先日の選挙結果で、野党が多数になったと言われている。数字上はそうだが、保守系野党が伸びたことが大きい。自民党はだめだから、国民民主党や立憲民主党に票が流れた。今度の最大の争点が自民党の「裏金問題」だったと言われているが、これを暴露した「赤旗」の発行元の日本共産党の議席が10名から8名に減っている。何だか理屈に合わない。この理屈に立てば、当然増えて然るべきだった。このギャップは何かと言うことを同党は考えるべきだ。

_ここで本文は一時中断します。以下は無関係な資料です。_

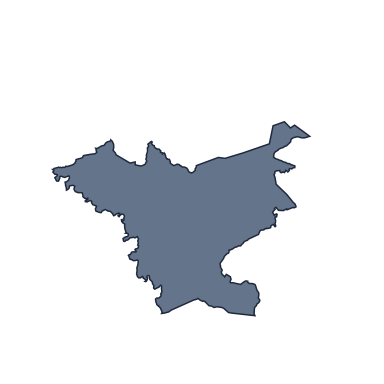 outline of Upper Denkyira East Municipal, Central, Ghana, rotated 217°
{"feature_id": "2480657B45731574572143", "entity_name": "Upper Denkyira East Municipal", "entity_type": "district", "adm_level": 2, "iso_a3": "GHA", "parent_name": "Ghana", "parent_adm1": "Central", "projection": "orthographic", "projection_center": [-1.726, 5.836], "detail": "fine", "context": "isolated", "style": "filled", "palette": "slate", "viewbox_px": 384, "rotation_deg": 217, "n_neighbors": 0, "source": "geoboundaries", "source_scale": "gbopen_adm2", "svg_char_len": 6070}
<svg xmlns="http://www.w3.org/2000/svg" viewBox="0 0 384 384"><g transform="rotate(217 192 192)"><path d="M288.1,184.7L287.8,184.3L288.0,183.4L289.8,181.0L290.4,179.4L290.2,176.4L291.9,174.5L293.9,169.7L295.3,168.9L294.0,168.2L293.3,167.2L292.0,166.5L292.2,164.8L292.7,163.9L295.2,161.6L300.4,156.0L300.6,155.4L300.1,153.4L304.1,148.2L303.4,147.0L303.0,145.2L303.1,143.5L303.8,141.7L306.8,137.5L308.3,136.6L308.3,135.3L308.5,135.0L310.0,134.1L310.6,133.1L311.9,132.5L312.5,131.9L313.7,131.4L313.8,130.9L316.4,127.7L316.1,126.7L316.7,126.2L315.4,126.1L315.2,125.7L315.1,124.2L312.1,123.6L310.9,124.5L309.8,124.7L309.6,124.3L309.5,123.4L310.2,120.9L306.8,119.3L305.3,120.1L305.2,120.6L305.9,123.3L306.8,124.9L306.1,125.9L304.1,126.4L302.3,127.1L301.4,128.8L300.0,130.8L298.6,129.9L297.7,127.2L298.4,124.5L299.3,123.5L297.6,122.0L297.1,121.3L294.8,119.6L293.4,117.9L292.7,119.2L292.5,121.0L292.6,121.4L293.5,123.0L293.4,123.3L291.1,125.7L289.1,126.1L288.2,123.5L287.4,122.9L285.5,122.1L282.6,122.9L279.3,125.3L277.1,123.7L276.3,122.6L274.3,122.4L272.6,122.7L271.5,124.3L271.0,123.9L271.0,122.8L271.9,120.6L271.4,120.1L269.8,120.9L268.8,122.9L268.0,124.0L266.5,124.2L265.8,123.0L263.6,122.2L259.9,123.2L259.4,122.8L259.1,120.5L257.8,119.3L257.1,118.9L252.8,120.3L252.1,121.0L252.3,122.6L250.8,125.8L247.7,126.2L245.4,127.4L241.8,126.8L241.4,126.3L240.1,126.0L239.4,127.7L239.3,128.9L238.4,130.4L237.0,131.5L236.1,130.7L236.1,130.2L237.1,129.1L236.8,128.5L235.4,128.4L235.4,130.4L234.8,132.0L233.7,132.7L232.2,132.6L231.0,131.4L230.8,130.1L229.6,129.0L229.5,127.9L230.1,127.4L231.4,128.0L231.7,127.3L230.4,126.2L229.0,125.7L226.4,125.9L225.0,123.8L223.2,122.0L220.1,119.9L220.3,119.1L219.4,119.6L219.1,120.0L218.2,120.2L217.7,120.1L216.7,118.9L216.8,117.5L218.1,116.1L219.1,113.4L217.2,111.7L216.5,111.6L215.8,112.3L215.8,113.7L214.8,114.5L214.3,115.4L213.8,118.3L212.5,119.4L211.7,120.6L210.2,120.9L209.7,121.3L209.0,123.4L208.5,123.3L206.4,122.2L205.9,120.3L204.3,119.1L203.3,116.8L202.0,116.6L201.5,115.2L201.6,114.0L202.8,112.6L202.8,111.5L202.1,111.5L200.7,110.9L201.1,110.1L203.1,108.7L204.0,107.5L203.5,105.1L204.4,104.3L204.7,103.1L202.9,102.3L202.0,101.4L200.9,101.0L199.2,101.8L197.6,101.8L196.1,103.0L194.8,104.8L193.4,104.6L191.6,101.6L190.3,98.1L188.5,96.1L187.0,93.3L184.6,91.6L182.8,91.4L181.6,92.3L180.7,94.8L179.6,94.5L179.2,93.9L178.9,93.8L178.3,94.0L175.8,94.0L175.5,93.4L175.8,92.3L175.0,92.6L174.7,93.7L175.6,96.6L177.2,97.0L177.2,98.0L176.8,98.9L175.7,99.3L172.9,96.7L170.3,96.5L169.2,95.9L168.5,95.1L165.9,94.1L165.0,92.3L164.3,92.0L163.2,92.0L162.0,94.7L161.4,95.5L161.1,96.5L161.1,98.6L159.6,98.6L158.6,96.9L156.3,94.5L155.7,93.5L155.7,91.9L154.2,90.5L154.5,87.8L155.1,86.9L156.2,86.3L156.7,84.6L155.4,83.1L152.3,80.9L150.7,80.7L150.3,81.1L150.1,80.7L147.6,80.4L143.5,78.1L143.2,76.7L141.1,78.8L138.5,82.1L137.4,85.4L125.6,106.8L123.7,109.2L123.2,110.6L120.8,110.5L117.9,111.0L116.8,112.1L115.0,112.2L110.0,111.4L107.7,112.7L105.5,112.9L104.7,113.2L103.3,115.1L99.4,117.4L97.7,118.0L96.7,118.2L90.3,117.7L86.9,119.5L67.3,131.1L69.4,132.2L69.6,133.0L70.4,133.8L70.4,134.2L71.0,134.8L72.5,137.5L72.2,140.0L72.6,140.9L72.7,141.6L72.1,143.9L72.4,146.0L73.4,146.8L75.0,147.1L75.5,147.5L75.9,148.7L76.7,149.9L77.2,150.8L78.6,151.9L80.8,152.5L85.1,155.6L86.0,156.0L87.1,155.8L89.2,154.9L91.3,153.4L93.2,153.5L93.8,154.3L95.7,153.2L96.5,151.3L97.6,147.4L104.9,144.1L106.7,142.7L107.2,142.9L107.8,143.6L108.3,145.8L110.4,147.4L115.0,146.9L114.9,143.9L116.4,144.3L117.8,144.2L118.9,144.6L120.5,145.8L120.6,147.0L120.9,147.8L123.8,149.0L125.2,150.6L125.7,150.7L126.6,152.0L126.8,158.2L127.4,159.8L127.0,163.5L126.1,165.1L126.3,166.3L127.5,168.0L126.3,168.9L126.1,169.8L125.4,170.7L124.5,173.6L123.1,175.2L122.4,177.2L121.1,177.8L120.7,178.4L120.7,180.4L120.3,181.6L120.5,183.0L119.9,185.0L118.6,186.9L118.6,188.3L113.4,198.1L114.3,201.8L114.0,203.0L111.8,205.0L111.8,206.1L111.5,206.7L110.8,207.1L110.8,207.8L110.0,208.0L107.9,210.5L107.8,211.1L108.6,212.1L108.0,214.4L107.5,215.1L105.7,214.4L104.8,214.3L104.5,214.8L104.8,215.4L106.7,216.7L107.1,218.1L108.2,219.7L110.0,221.1L110.6,222.2L109.5,223.0L110.6,225.4L111.4,225.3L112.4,223.0L115.6,224.5L115.2,228.1L116.3,228.6L115.7,230.3L111.9,229.4L107.9,232.1L106.2,235.5L105.4,235.0L102.0,240.5L100.9,240.8L100.0,242.7L100.3,243.1L102.4,244.4L104.9,244.6L115.0,247.1L129.4,248.8L134.5,253.6L136.9,255.1L137.0,256.6L138.0,258.0L137.2,259.8L134.8,262.0L133.7,261.0L132.4,261.0L131.4,262.4L131.5,262.6L131.0,263.0L129.8,263.2L130.1,265.9L127.5,265.7L127.4,267.2L127.2,267.6L128.1,268.4L128.1,269.4L126.1,270.6L125.7,272.4L124.6,273.3L125.3,274.6L125.8,274.7L129.3,273.5L131.3,273.3L132.9,272.2L135.1,272.0L136.8,271.1L139.5,270.8L141.7,269.9L142.5,269.9L144.6,269.1L147.6,268.8L149.1,270.9L149.5,271.8L149.7,274.1L148.4,277.2L148.7,277.9L147.2,280.8L146.0,282.3L145.4,284.2L144.3,285.8L143.4,291.3L144.6,293.7L143.7,296.4L141.0,299.7L136.9,301.3L134.6,303.1L131.5,307.3L150.3,307.1L151.9,302.4L160.5,303.7L167.1,293.7L159.2,277.0L174.9,253.7L185.8,238.8L191.7,235.5L204.4,215.7L203.5,214.2L203.4,212.3L202.4,211.4L203.1,208.0L204.2,206.8L206.1,206.2L208.0,206.8L208.9,207.5L210.9,207.9L212.7,207.5L214.4,206.4L215.9,206.0L216.7,206.3L217.8,205.9L218.7,206.2L220.7,205.2L221.5,203.5L222.6,202.1L226.3,201.9L227.0,202.2L227.6,203.3L228.4,203.5L228.8,204.0L229.8,204.4L230.9,203.6L231.6,203.8L232.2,203.3L234.3,204.4L235.2,205.3L236.6,206.0L236.8,206.3L237.4,206.2L237.8,206.4L237.8,205.8L238.1,205.8L238.6,205.4L238.6,204.8L239.2,205.3L239.4,205.0L240.0,205.2L240.2,204.9L241.0,204.7L241.5,205.0L241.6,206.0L242.4,206.0L243.7,206.5L245.0,205.9L245.4,205.3L246.7,205.3L246.9,205.1L248.1,205.1L249.1,205.4L250.1,206.3L251.2,205.8L253.5,206.3L253.9,208.0L254.8,208.0L255.4,206.7L255.3,205.8L256.0,204.4L255.9,203.5L254.2,202.6L254.0,201.8L254.3,200.6L251.9,197.6L250.5,193.7L249.4,192.8L248.6,190.5L246.8,189.5L246.1,185.8L248.2,182.1L253.7,179.5L255.5,181.8L258.9,177.8L275.0,176.0L276.6,177.0L280.2,177.9L281.1,180.2L283.3,182.9L286.2,184.5L288.1,184.7Z" fill="#64748b" stroke="#1e293b" stroke-width="1.5"/></g></svg>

私も考えたい。
10月28日の記者会見で田村智子委員長は、赤旗が大きく焦点をクローズアップしたのに、組織的な問題があったかのような事を述べていた。組織的な力量の低下はあるのだろうが、それだけだろうか。多面的な総括が必要だろう。
なお私は長年日本共産党とは距離をとってきたし、批判的な人生を歩んできた。沖縄と係わりだして、共産党を無視できないと考えているが、組織に縛られたくないのだ。そんな私だが、気づいたことを記させていただく。
①共産党は街宣で「自由と平等」の横断幕を掲げていた(神奈川県横浜市と東京都新宿区で見た)。私もそうだろうと思う。しかし「自由と平等」が一般の有権者に届いていないのではないか。素通りされてしまう。もしも個々人が自由と平等を大切だと思っていれば、安倍政権が誕生することはなかっただろう。新自由主義に流れたり、ナショナリズムに流されてきたのだ。不安定雇用が増え、中小企業が系列化され切り捨てられていくと、人は自分に自信を持てなくなる。そこがナショナリズムに煽られる原因だろう。
「自由と平等」が形而上学的なスローガンになっているのではないか。そこを一人一人が取り戻さない限り、言葉は浮いてしまう。このギャップに肉薄できる政治が求められている。
②個々人の立ち位置と組織の立ち位置
私などは、組織を好まず、だからダメなところがある。一方、日本共産党は、組織的な決定とそこに動かされる党員がいる。組織と諸個人の溝を洞察し、カバーしていかないかぎり自分事にならないのではないか。問題は正しい方針があれば、解決するわけではないだろう。個々人の自発性と共鳴し合ってこそ、動き出す、力になることがある。
これ以上言うとお叱りを受けるかも知れない。共産党は、党組織の改革を経て、開明的になってきたと、私は考えているが、まだ足りていないのだろう。党内外からの批判を如何に受け止め、前に進めるのか?
私は「批判のための批判」を言いたいのではない。議論できる場を広げていきたいと考えている。